Check that the form ID in the shortcode matches the one the assistant gave you. You can ask the assistant “list my forms” to confirm.

The entries table shows nothing.
Either no submissions have been made yet, or you are viewing the page while not logged in as an admin. Log in to WordPress and refresh the page.

Page Context

The context attribute lets you give the AI assistant awareness of where the visitor is and what they’re interested in. This is powerful for sales pages, product pages, and landing pages where the same assistant needs to tailor its responses to different audiences.

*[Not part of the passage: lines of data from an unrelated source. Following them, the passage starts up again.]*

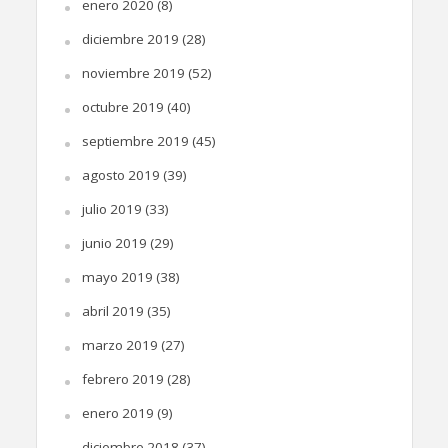
enero 2020
(8)
diciembre 2019
(28)
noviembre 2019
(52)
octubre 2019
(40)
septiembre 2019
(45)
agosto 2019
(39)
julio 2019
(33)
junio 2019
(29)
mayo 2019
(38)
abril 2019
(35)
marzo 2019
(27)
febrero 2019
(28)
enero 2019
(9)
diciembre 2018
(37)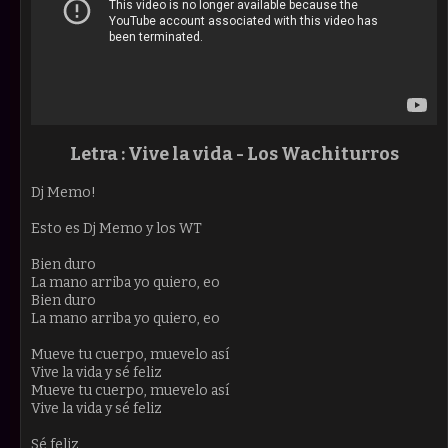
Letra : Vive la vida - Los Wachiturros
Dj Memo!
Esto es Dj Memo y los WT
Bien duro
La mano arriba yo quiero, eo
Bien duro
La mano arriba yo quiero, eo
Mueve tu cuerpo, muevelo así
Vive la vida y sé feliz
Mueve tu cuerpo, muevelo así
Vive la vida y sé feliz
Sé feliz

[agentic_chat agent="wordpress-assistant" style="popup" context="This visitor is on the SEO landing page. They are interested in improving their Google rankings."]

The context is injected into the assistant’s system prompt as a [PAGE CONTEXT] block. The assistant sees it on every message but the visitor does not.

Auto-Context

Even without an explicit context attribute, the chat widget automatically sends the current page title, URL path, and referrer to the assistant. This means any embedded chat is always aware of which page the visitor is on.

The explicit context attribute adds on top of the auto-context — use it to provide specific instructions like “focus on pricing questions” or “this visitor came from a Google ad about security.”

Making Assistants Context-Aware via Personas

To make an assistant respond differently based on page context, add instructions in Settings → Personas → Persona Notes:

You are context-aware. Every conversation includes a [PAGE CONTEXT] section telling you which page the visitor is on and how they arrived. Use this to tailor your responses naturally. If they are on a pricing page, focus on value and plans. If they are on a landing page about SEO, focus on SEO benefits. Never mention that you can see their page context.

Combined with the Knowledge field (for product facts, pricing, and FAQs), this creates a context-aware sales assistant that adapts to every page without needing separate agents.